(Excerpts from a dataset)
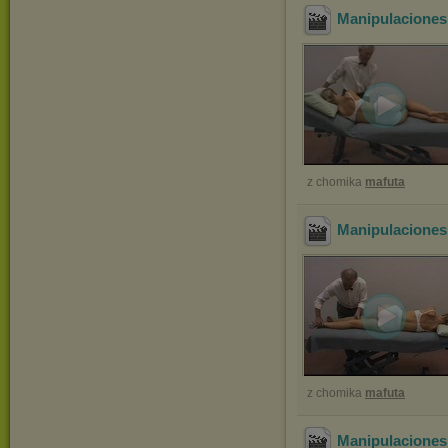
Manipulaciones
z chomika
mafuta
Manipulaciones
z chomika
mafuta
Manipulaciones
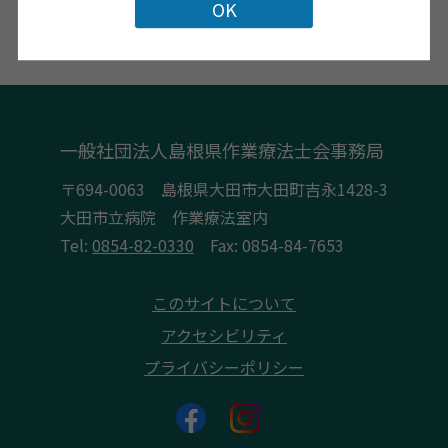
前の記事
一覧に戻る
次の記事
一般社団法人島根県作業療法士会事務局
〒694-0063 島根県大田市大田町吉永1428-3
大田市立病院 作業療法室内
Tel:
0854-82-0330
Fax: 0854-84-7653
このサイトについて
アクセシビリティ
プライバシーポリシー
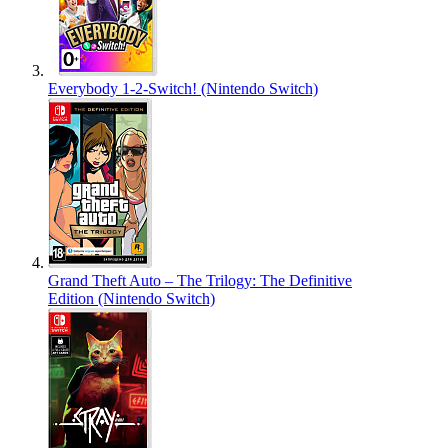
Everybody 1-2-Switch! (Nintendo Switch)
Grand Theft Auto – The Trilogy: The Definitive
Edition (Nintendo Switch)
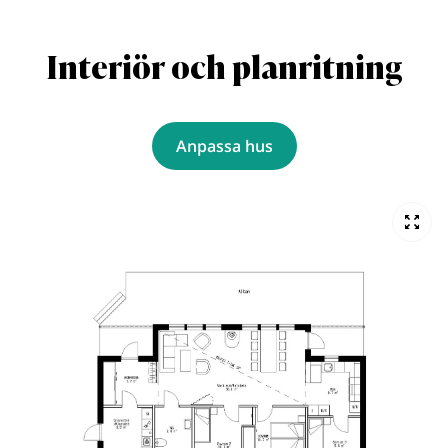
Interiör och planritning
Anpassa hus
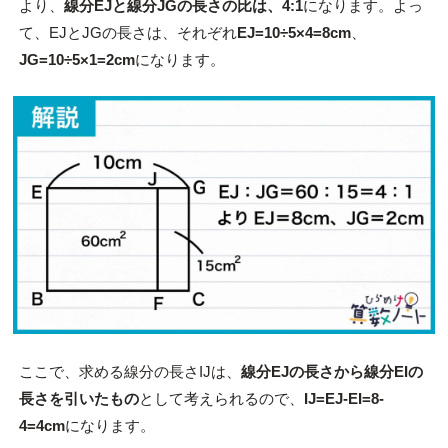
より、
線分EJと線分JGの長さの比は、4:1
になります。よっ
て、EJとJGの長さは、それぞれ
EJ=10
÷5
×4=8cm
、
JG=10
÷5
×1=2cm
になります。
ここで、求める線分の長さIJは、
線分EJの長さから線分EIの
長さを引いたもの
として考えられるので、
IJ=EJ-EI=8-
4=4cm
になります。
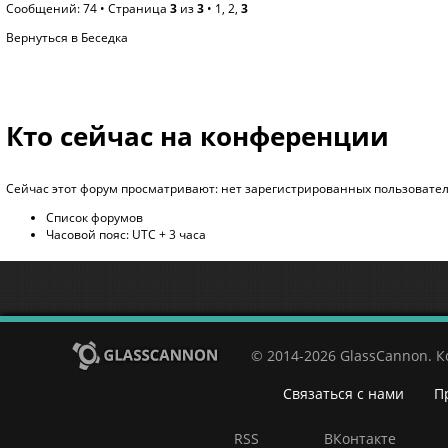
Сообщений: 74 •
Страница
3
из
3
•
1
,
2
,
3
Вернуться в Беседка
Кто сейчас на конференции
Сейчас этот форум просматривают: нет зарегистрированных пользователе
Список форумов
Часовой пояс: UTC + 3 часа
© 2014-2026 GlassCannon. 
Связаться с нами
П
RSS
ВКонтакте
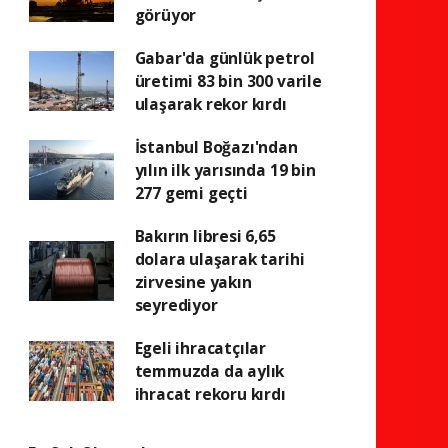
görüyor
Gabar'da günlük petrol
üretimi 83 bin 300 varile
ulaşarak rekor kırdı
İstanbul Boğazı'ndan
yılın ilk yarısında 19 bin
277 gemi geçti
Bakırın libresi 6,65
dolara ulaşarak tarihi
zirvesine yakın
seyrediyor
Egeli ihracatçılar
temmuzda da aylık
ihracat rekoru kırdı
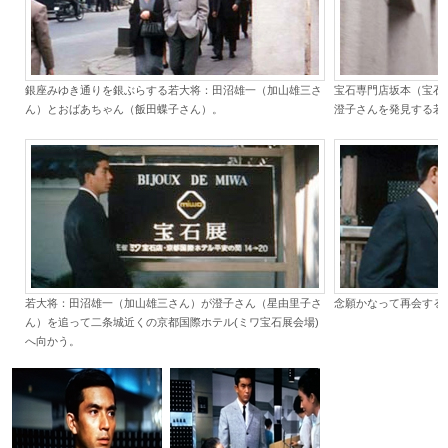
銀座みゆき通りを銀ぶらする若大将：田沼雄一（加山雄三さ
宝石専門店坂本（宝石
ん）とおばあちゃん（飯田蝶子さん）。
澄子さんを発見する若
若大将：田沼雄一（加山雄三さん）が澄子さん（星由里子さ
念願かなって再会する
ん）を追って二条城近くの京都国際ホテル(ミワ宝石展会場)
へ向かう。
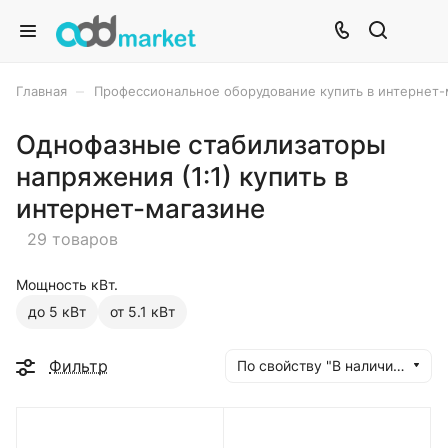
–
Главная
Профессиональное оборудование купить в интернет-
Однофазные стабилизаторы
напряжения (1:1) купить в
интернет-магазине
29 товаров
Мощность кВт.
до 5 кВт
от 5.1 кВт
Фильтр
По свойству "В наличии" (убывание)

*AIM OF THE EXERCISE*. Gather every line of the records above that contains the string "Switch", and list each of those lines in full.

*EXERCISE SOLUTION*.
Everybody 1-2-Switch! (Nintendo Switch)
Edition (Nintendo Switch)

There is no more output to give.